Executive coach, community servant leader, and government strategist, Dr. Karen A. Johnson is an accomplished change agent whose gifts and talents are sought out in government, nonprofit, business and
faith-based markets. Recognized for her engaging approach to strategic planning, leading change, and measuring success, Dr. Johnson is best known for her time-honored ability to inspire individuals and groups of people in communities, businesses and organizations to achieve results. 

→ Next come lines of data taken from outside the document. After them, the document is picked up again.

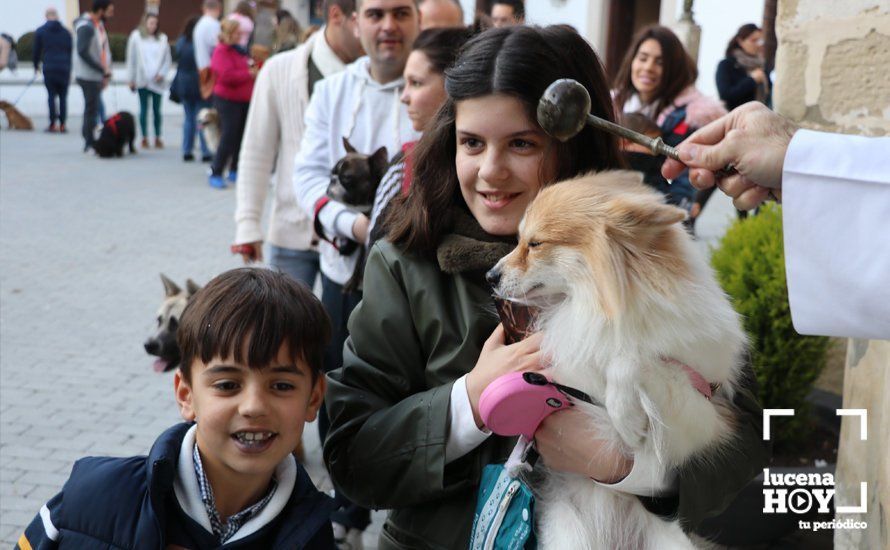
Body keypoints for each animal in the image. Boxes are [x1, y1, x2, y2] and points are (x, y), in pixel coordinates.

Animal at [490, 172, 744, 550]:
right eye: (519, 240)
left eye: (535, 244)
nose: (489, 276)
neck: (601, 308)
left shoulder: (702, 408)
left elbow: (632, 361)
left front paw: (627, 419)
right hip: (569, 536)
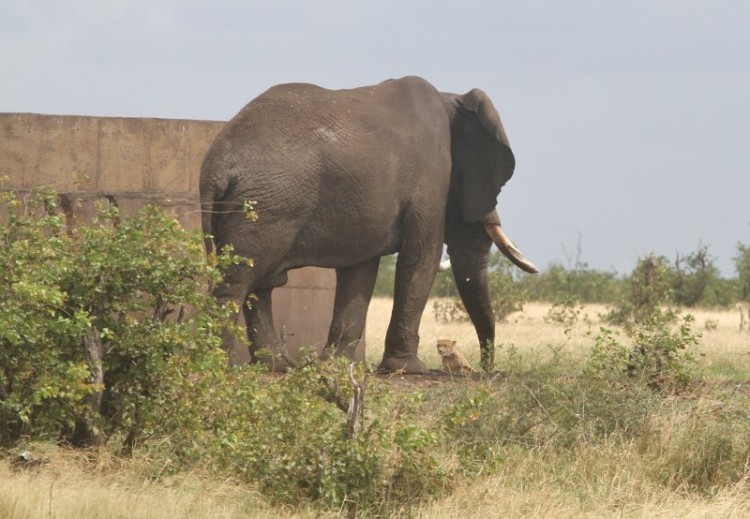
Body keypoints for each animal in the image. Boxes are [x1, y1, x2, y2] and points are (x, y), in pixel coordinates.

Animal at [203, 76, 536, 374]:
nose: (485, 369)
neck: (450, 98)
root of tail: (215, 166)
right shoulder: (430, 174)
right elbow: (421, 258)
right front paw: (409, 370)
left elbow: (360, 269)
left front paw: (336, 366)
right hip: (267, 206)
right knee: (238, 280)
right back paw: (220, 365)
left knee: (259, 284)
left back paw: (274, 367)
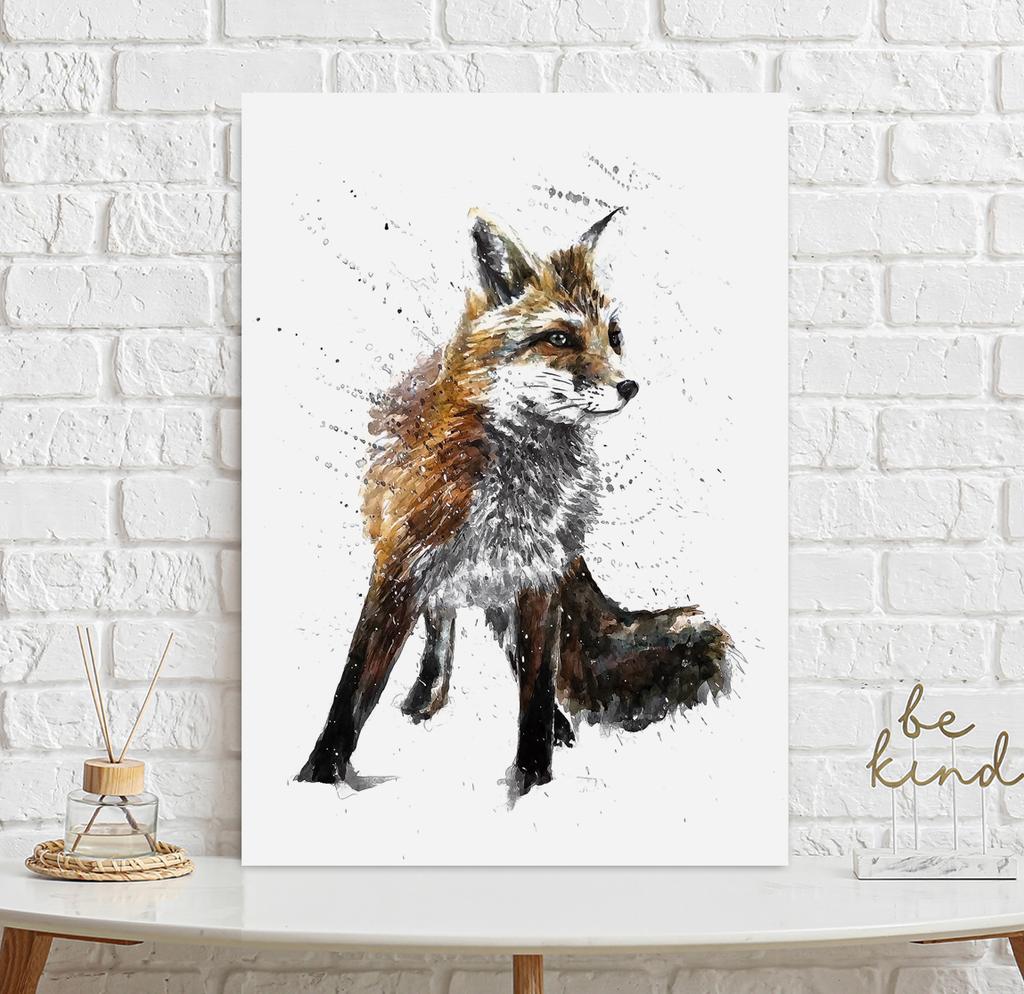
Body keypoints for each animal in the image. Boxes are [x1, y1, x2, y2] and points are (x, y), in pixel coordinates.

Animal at [297, 208, 732, 795]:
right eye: (559, 338)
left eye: (614, 336)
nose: (630, 386)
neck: (513, 486)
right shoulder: (400, 567)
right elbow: (353, 687)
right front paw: (320, 775)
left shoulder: (538, 578)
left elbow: (536, 690)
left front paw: (533, 778)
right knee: (443, 621)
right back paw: (427, 695)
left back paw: (551, 725)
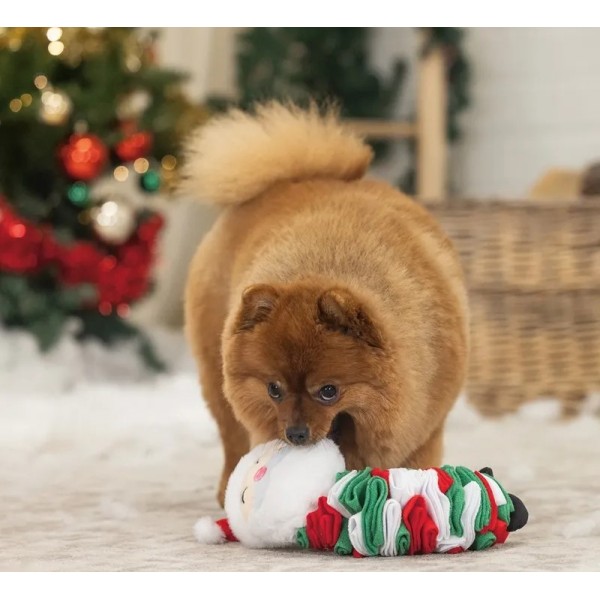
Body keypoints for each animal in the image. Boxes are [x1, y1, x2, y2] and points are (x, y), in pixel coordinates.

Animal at [183, 103, 468, 506]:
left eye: (329, 391)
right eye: (274, 389)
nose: (296, 434)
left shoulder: (424, 426)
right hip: (216, 375)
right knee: (232, 438)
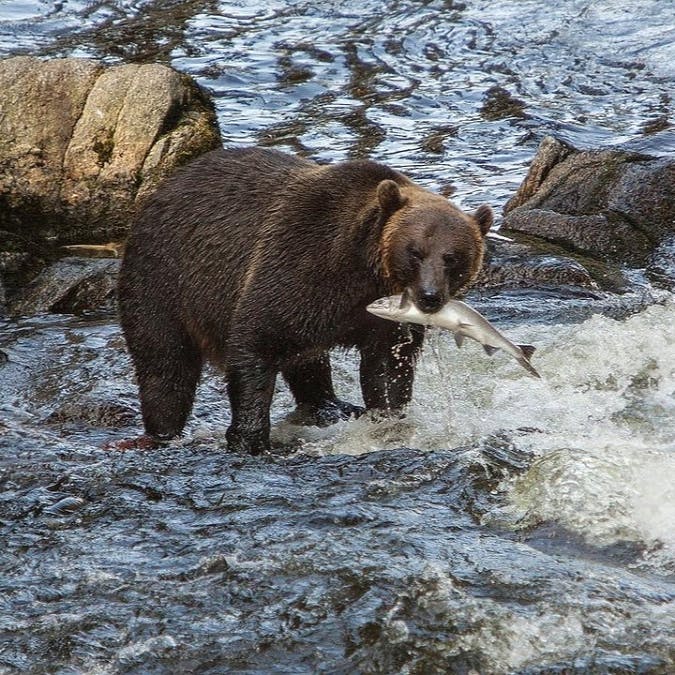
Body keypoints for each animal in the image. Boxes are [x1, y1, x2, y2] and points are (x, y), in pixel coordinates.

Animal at [119, 147, 494, 454]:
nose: (429, 297)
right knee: (164, 360)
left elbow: (388, 368)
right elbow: (255, 341)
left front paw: (388, 417)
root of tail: (162, 189)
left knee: (307, 359)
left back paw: (330, 405)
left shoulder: (383, 321)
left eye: (453, 258)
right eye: (415, 252)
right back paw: (162, 430)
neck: (364, 272)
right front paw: (249, 438)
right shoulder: (301, 260)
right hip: (163, 277)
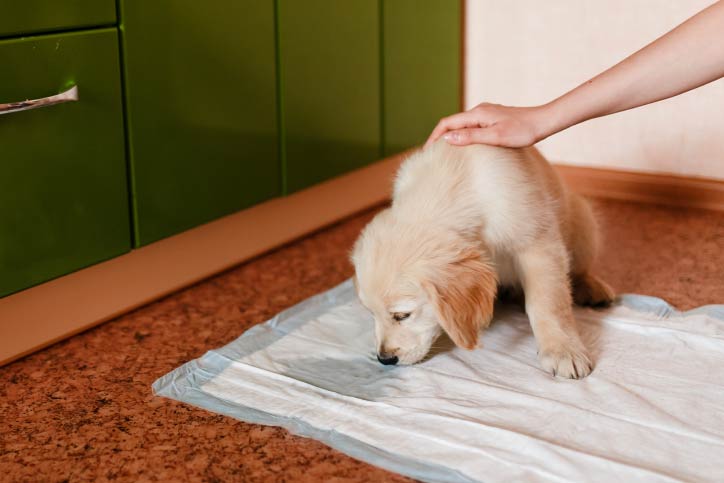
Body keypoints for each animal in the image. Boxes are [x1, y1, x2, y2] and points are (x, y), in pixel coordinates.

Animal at [354, 142, 612, 380]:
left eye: (402, 315)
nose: (384, 359)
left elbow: (547, 301)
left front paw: (562, 350)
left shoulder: (536, 241)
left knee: (578, 270)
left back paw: (592, 288)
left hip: (583, 222)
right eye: (371, 313)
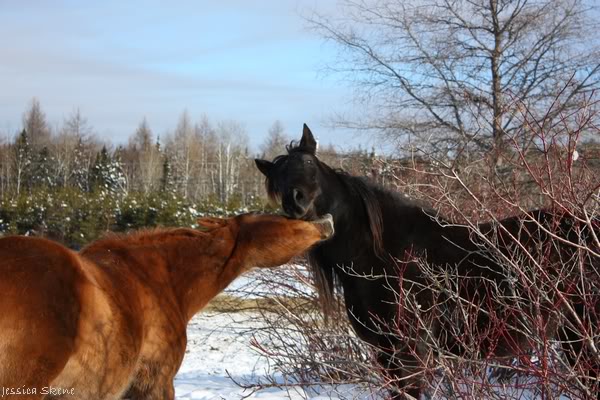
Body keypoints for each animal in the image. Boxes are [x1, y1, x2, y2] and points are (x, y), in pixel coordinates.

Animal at [254, 124, 600, 396]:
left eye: (309, 163)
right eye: (276, 181)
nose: (295, 201)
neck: (381, 254)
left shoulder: (409, 352)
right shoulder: (385, 353)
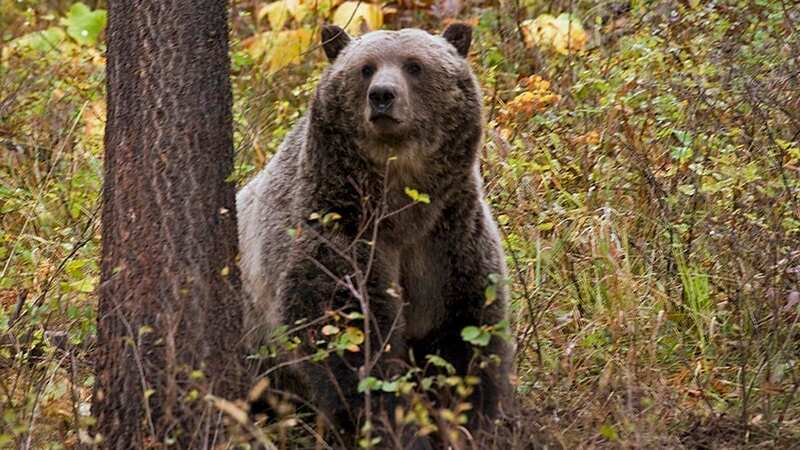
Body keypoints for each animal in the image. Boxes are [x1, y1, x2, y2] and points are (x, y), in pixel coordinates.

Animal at [238, 23, 512, 446]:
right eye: (365, 68)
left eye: (414, 65)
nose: (382, 95)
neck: (402, 207)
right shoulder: (341, 230)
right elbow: (350, 339)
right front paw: (394, 427)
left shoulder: (449, 240)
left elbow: (465, 337)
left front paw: (469, 422)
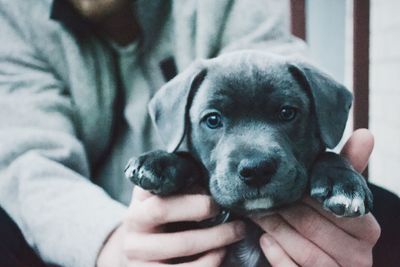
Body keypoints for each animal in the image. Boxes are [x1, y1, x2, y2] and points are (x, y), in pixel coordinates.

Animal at [124, 50, 372, 267]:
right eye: (212, 119)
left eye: (287, 113)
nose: (257, 169)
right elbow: (187, 156)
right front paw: (160, 162)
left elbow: (328, 155)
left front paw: (344, 182)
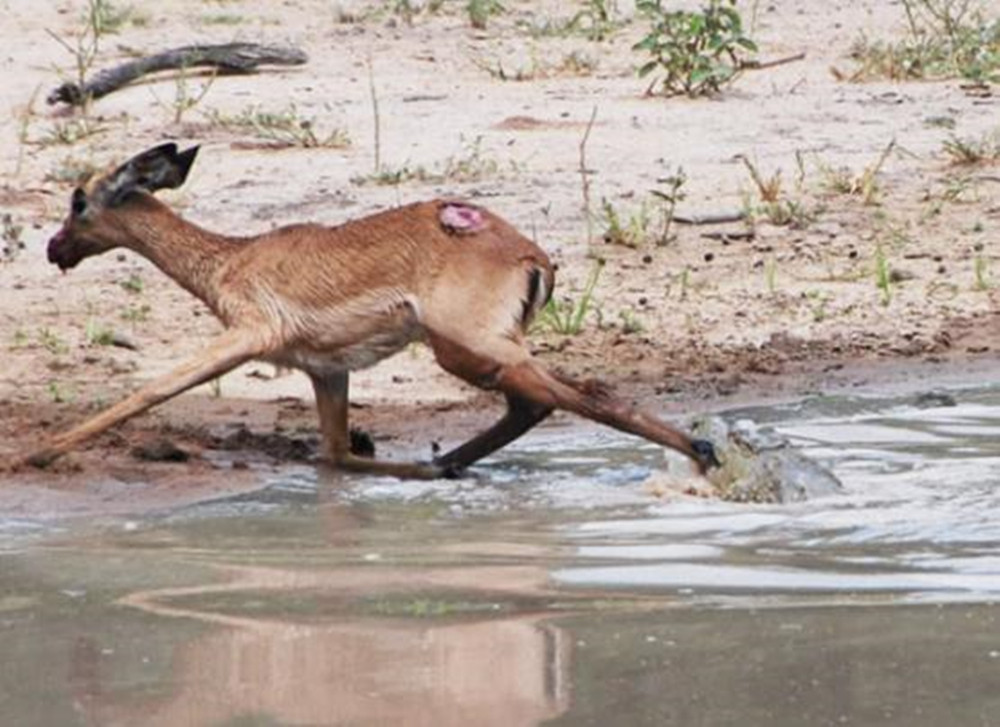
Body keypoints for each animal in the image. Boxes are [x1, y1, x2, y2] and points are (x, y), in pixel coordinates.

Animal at [11, 145, 716, 480]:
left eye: (78, 200)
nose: (54, 249)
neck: (231, 261)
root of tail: (533, 255)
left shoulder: (249, 335)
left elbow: (146, 391)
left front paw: (29, 456)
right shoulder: (327, 369)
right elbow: (335, 455)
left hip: (467, 347)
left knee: (575, 392)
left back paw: (705, 451)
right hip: (475, 351)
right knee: (540, 401)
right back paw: (444, 464)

Dr. Johnson began her public service journey as an Occupational Therapist and spent over 14 years serving this nation’s veterans in increasingly responsible positions with the Department of Veterans Affairs
(VA). Karen currently serves as the Strategic Initiatives Executive for the Washington State Department of Social & Health Services and has an extensive portfolio of community service, including leadership roles with the Olympia-Capital-Centennial Rotary Club, Thurston Thrives!, the Black Alliance of Thurston County and YWCA. Karen holds a BS degree in Occupational Therapy, a Master’s degree in Public Administration and a PhD in Urban Services. Karen has lived in Washington State since 1997 and in Olympia since 2005. Karen’s passion is to advance liberty and justice for all.